OOB in wakeupWaiters() chunking loop (WAIT FOR)
We found an array access OOB in src/backend/access/transam/xlogwait.c in wakeupWaiters(). The variable i is initialized from lsnType, then reused as the wakeup loop counter. If a full wakeup batch is processed, i remains at 16 and is used again as an index into waitLSNState->waitersHeap[i] on the next do { ... } while (...) iteration, causing OOB access (WAIT_LSN_TYPE_COUNT == 4).
We knew that:
- Any user who can connect opens 16+ sessions and runs
WAIT FOR LSN '<future>' WITH (mode 'primary_flush'). Then they (or normal workload) generate WAL (e.g.,INSERTs). When WAL writer flushes,WaitLSNWakeup()hits the OOB and a backend crashes - Read‑only users can open 16+ sessions running
WAIT FOR LSN '<future>' WITH (mode 'standby_replay'/'standby_flush'). WAL replay/receiver activity wakes them and triggers the same OOB, crashing the standby
wakeupWaiters() uses a single local variable i both as the heap index derived from lsnType (waitersHeap[i]), and later the loop counter for waking processes (for (i = 0; ... )).
If exactly 16 waiters are collected in one pass (WAKEUP_PROC_STATIC_ARRAY_SIZE), the function repeats its do {...} while (...) loop with i == 16, and then indexes waitersHeap[16] even though the array is only 4 elements long. That’s an out-of-bounds access into the shared-memory WaitLSNState object. (see src/include/access/xlogwait.h:36)
And WaitLSNState stores waitersHeap[WAIT_LSN_TYPE_COUNT] immediately before the flexible procInfos[] array (same shared-memory allocation), (see src/include/access/xlogwait.h:78)
In which any index >= 4 is an OOB access into adjacent shared-memory fields (into procInfos[]).
For why wakeupWaiters() reuses i and can re-enter with i == 1, In wakeupWaiters() (see src/backend/access/transam/xlogwait.c:242 - src/backend/access/transam/xlogwait.c:310), you can see that i is initialized from lsnType once, before the do {} loop, then reused as the for loop counter, the do {} loop repeats when numWakeUpProcs == 16, at the end of the for, i == numWakeUpProcs, so i becomes 16 precisely when the repeat condition is true.
e.g.,
- Start:
i = (int)lsnType (0..3), OK. - Suppose at least 16 eligible waiters exist, loop fills
wakeUpProcs[]and setsnumWakeUpProcs= 16 - The
for (i = 0; i < numWakeUpProcs; i++) ends with i == 16. - Next iteration: while (
!pairingheap_is_empty(&waitersHeap[i])) becomeswaitersHeap[16](OOB)

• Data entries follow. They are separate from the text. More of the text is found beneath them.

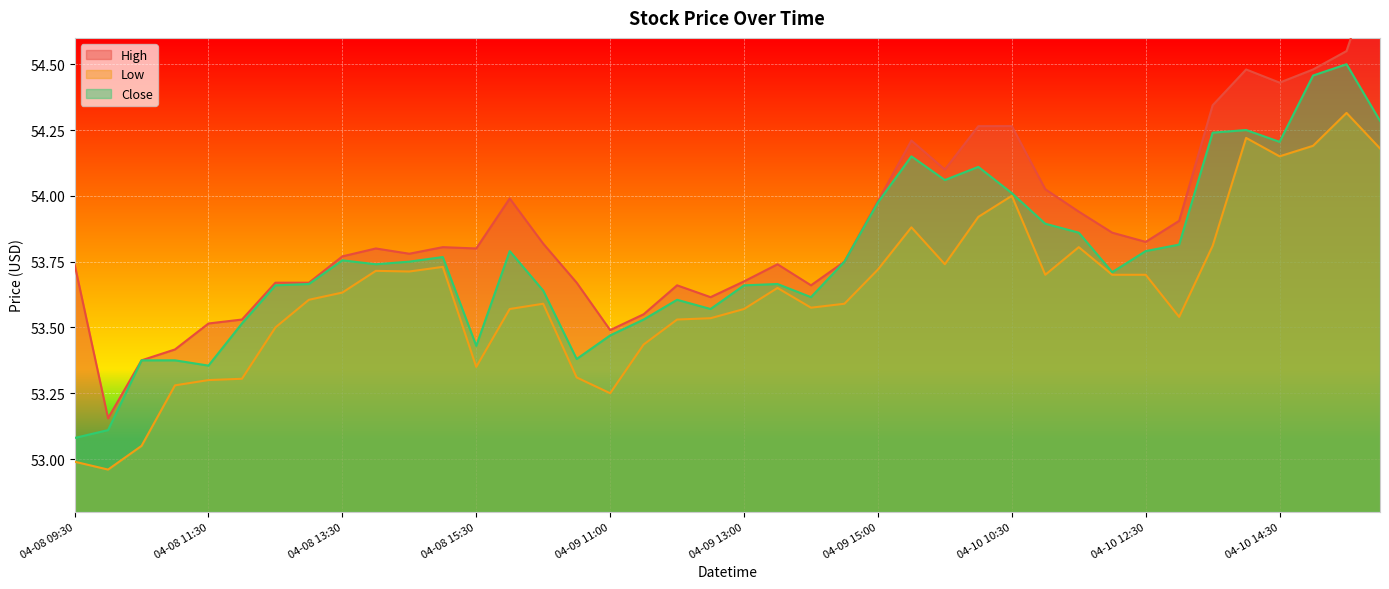

What is the maximum value for Low?

54.3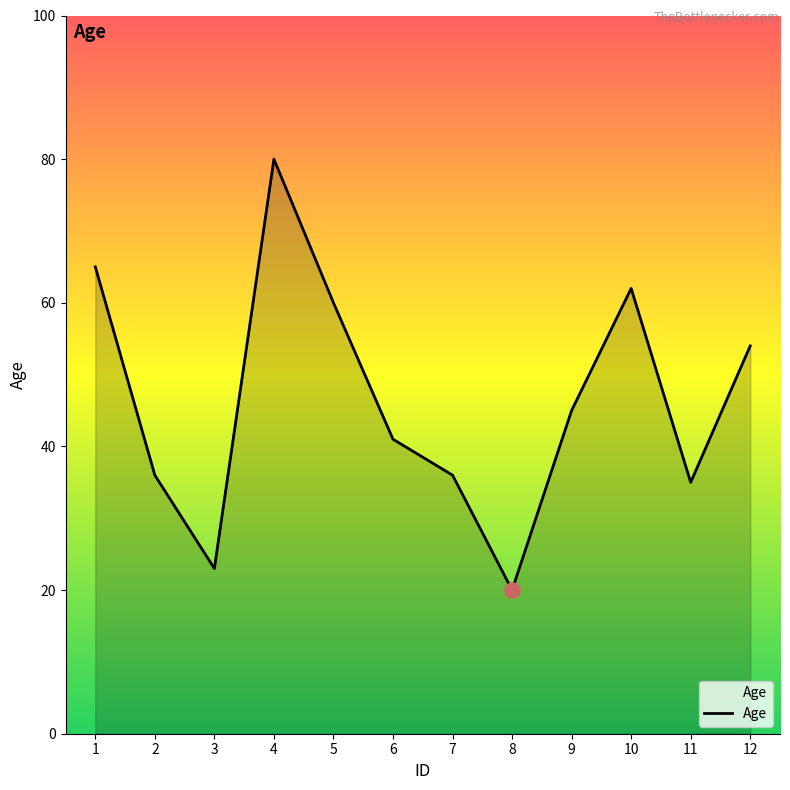

What is the ratio of the value at 5 to the value at 8?

3.0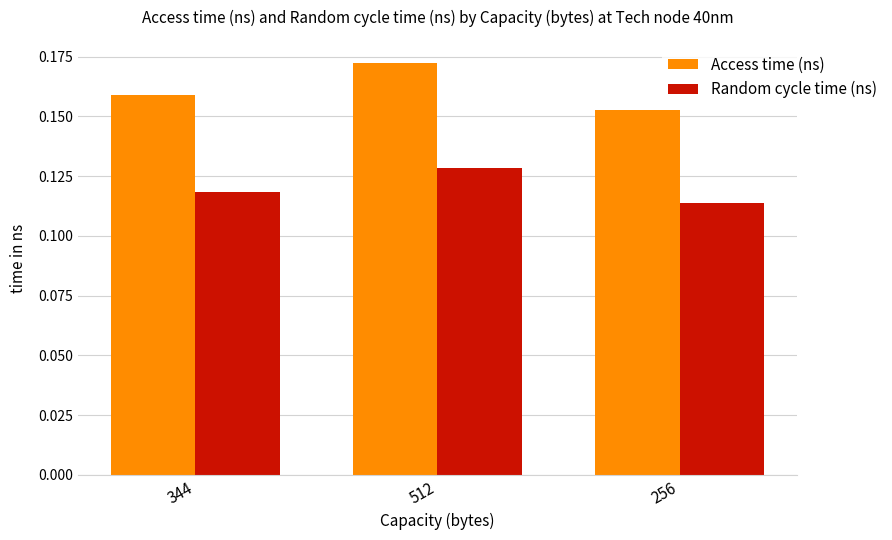

The Random cycle time (ns) series shows 0.2 at 344. True or false?

False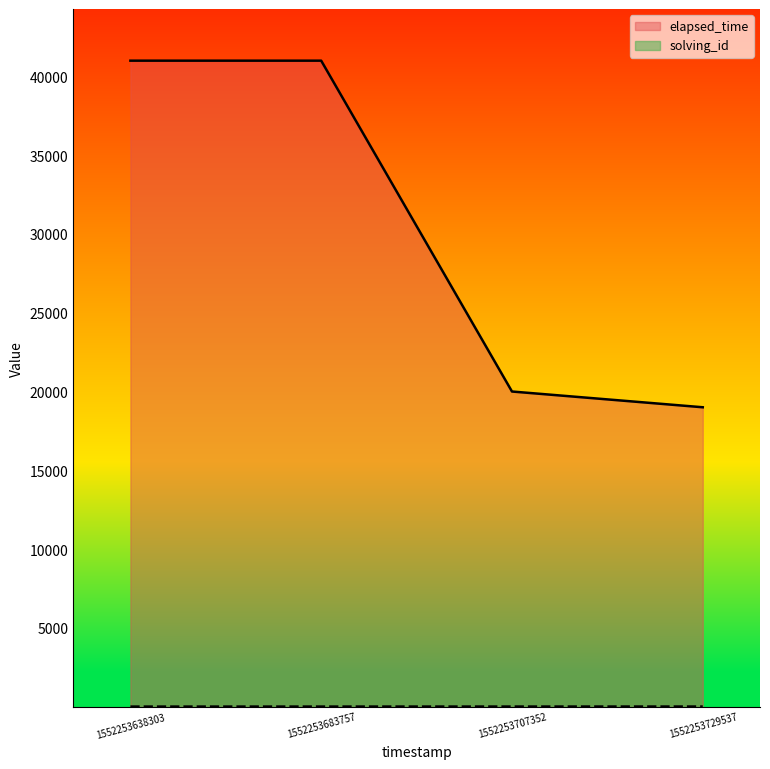

What is the total value across all series at 1552253729537?

19004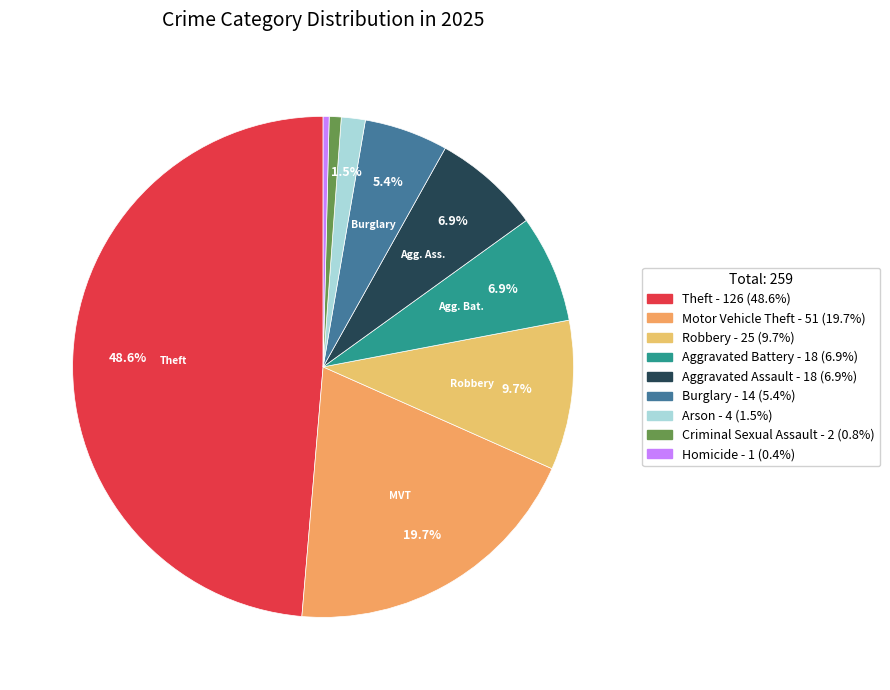

How many slices are in this pie chart?

9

note that the initial Assert(i >= 0 && i < WAIT_LSN_TYPE_COUNT); does not re-run for subsequent do {} iterations, so it doesn’t catch the corrupted i.
This is dangerous, since a pairingheap is a small struct of pointers, and pairingheap_is_empty(h) reads h->ph_root: (see src/include/lib/pairingheap.h:71, "typedef struct pairingheap");
So when the code treats bytes in/near procInfos[] as pairingheap, it will read a bogus ph_root pointer (from unrelated data); then pass the bogus “heap” into pairingheap_first() / pairingheap_remove_first(); then convert the returned bogus node pointer into a WaitLSNProcInfo * via pairingheap_container(...).
For reproduction:
- We started a primary server on upstream master
- Get current LSN; choose a target slightly ahead (e.g., +0x400000).

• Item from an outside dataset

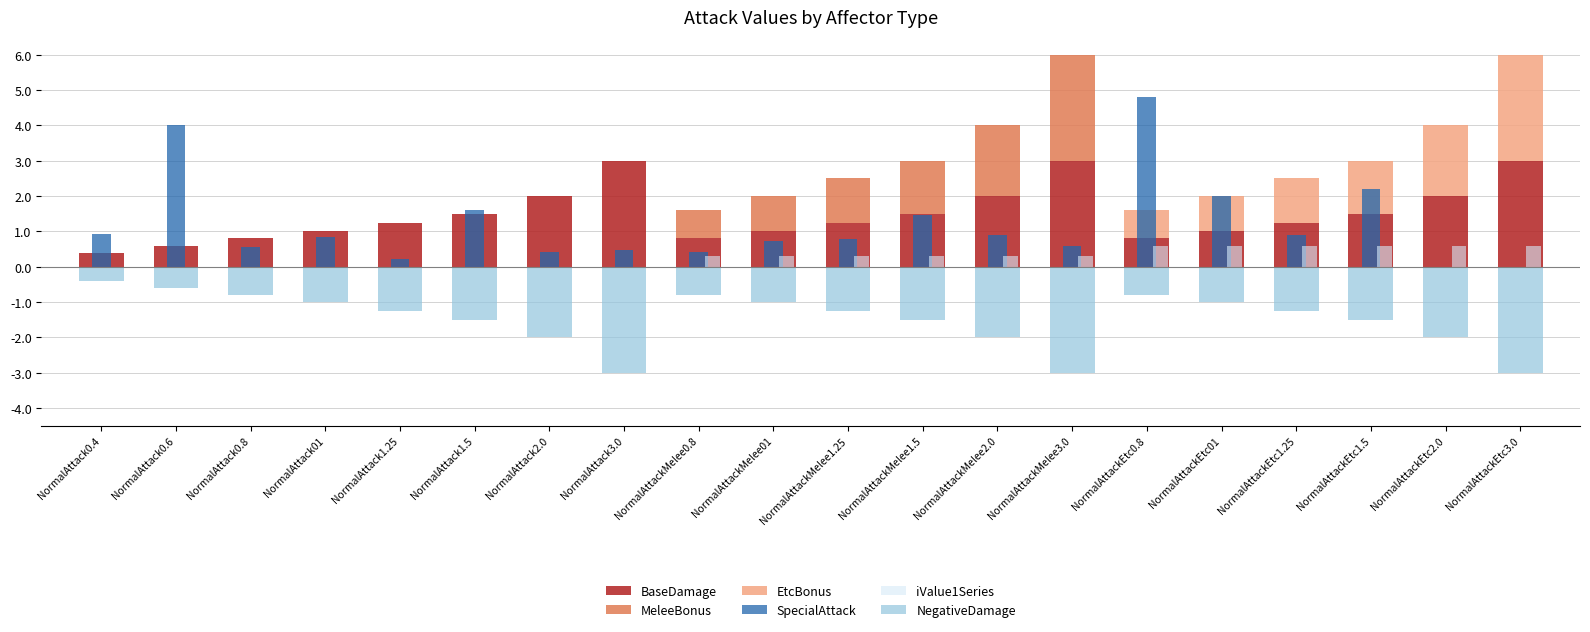

How many positive values does the iValue1Series series have?

12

- Open 16+ sessions, we did this via
WAIT FOR LSN '<target>' WITH(mode 'primary_flush'); - Generate WAL (e.g.,
pgbench -n -c 8 -T 10) - Backend crashes; postmaster restarts
Using CFLAGS=-O1 -g -fsanitize=address,undefined -fno-omit-frame-pointer -fno-sanitize-recover=undefined and UBSAN_OPTIONS=print_stacktrace=1, we get:
.../src/backend/access/transam/xlogwait.c:274:11: runtime error: index 16 out of bounds for type 'pairingheap [4]'#0 wakeupWaiters ... xlogwait.c:274#1 WaitLSNWakeup ... xlogwait.c:330#2 XLogFlush ... xlog.c:2927#3 RecordTransactionCommit ... xact.c:1515

Disclose Timeline:
The issue does not effect stable branches
- Jan 5, 5:14 PM ET: Disclosed via security@postgresql.org
- Jan 5, 11:00 PM ET: Accepted
- Jan 5, 11:04 PM ET: Forwarded issue to code owner
- Jan 6, 03:03 AM ET: Patched upstream.